§ **O pedido**:
Responda a estas perguntas sobre o texto do bilhete encontrado num livro:
1. Em que região fica a casa-museu do bilhete?
2. Em que moedas aparece o preço de entrada no bilhete?
3. Que detetive é referido na última frase do texto?

Há mistérios indecifráveis. Não me refiro, claro, aos segredos que o Pentágono ocultará de naves e restos biológicos alienígenas, coisa que não terá qualquer mistério. Há pouco, ao abrir um livro, deparei-me com um bilhete de entrada numa casa-museu existente no Ribatejo, antiga propriedade de um importante republicano, filho de um acérrimo monárquico, coisa que acontece muitas vezes. É um bilhete curioso, pois tem o preço de entrada em escudos e em euros, o que me leva a presumir que terei feito a vista nesse tempo em que ainda não nos tínhamos esquecido dos escudos, mas que já só circulavam os euros, o que está de acordo com a minha memória. O mistério está nos números escritos a lápis no verso do bilhete. Reproduzo: 284-355; 357-385; 243-255; 125-153. Descobri que indicavam excertos específicos do livro. Até aqui não há mistério. Este surge quando considero aquela caligrafia. Aqueles números não foram escritos por mim. Ora, o livro em causa não foi adquirido em segunda mão e não me lembro de alguma vez o ter emprestado a alguém, até porque quem poderia interessar-se por ele também o terá. Quem terá escrito aqueles números? A caligrafia é marcadamente feminina, mas não conheço ninguém do sexo feminino que se interesse por aqueles temas, e as mulheres que se interessam por ele não me conhecem e, por isso, não me poderiam ter dado sugestões de leitura. Restam-me hipóteses metafísicas. Por exemplo, alguma mulher me enviou uma mensagem codificada, que eu terei guardado no livro, mas cujo código de decifração esqueci, assim como o envio da mensagem e a própria mulher. Outra hipótese é a da existência de anjos do sexo feminino. Uma delas, querendo que eu lesse aquelas páginas deixou-me a mensagem no interior do livro. Parece-me uma hipótese bastante plausível. Não consigo, porém, perceber qual o interesse desse anjo feminino em orientar-me na leitura de coisas tão terrestres. Vou ler aquelas páginas e talvez descubra a razão de a mensageira me ter deixado tal mensagem. Talvez o mistério não seja indecifrável, embora, lamentavelmente, eu não seja um Sherlock Holmes.

§ **Excertos do material**:
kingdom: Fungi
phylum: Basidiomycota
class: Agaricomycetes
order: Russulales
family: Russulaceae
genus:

§ **Resposta completa**:
1. No Ribatejo.
2. Em escudos e em euros.
3. Sherlock Holmes.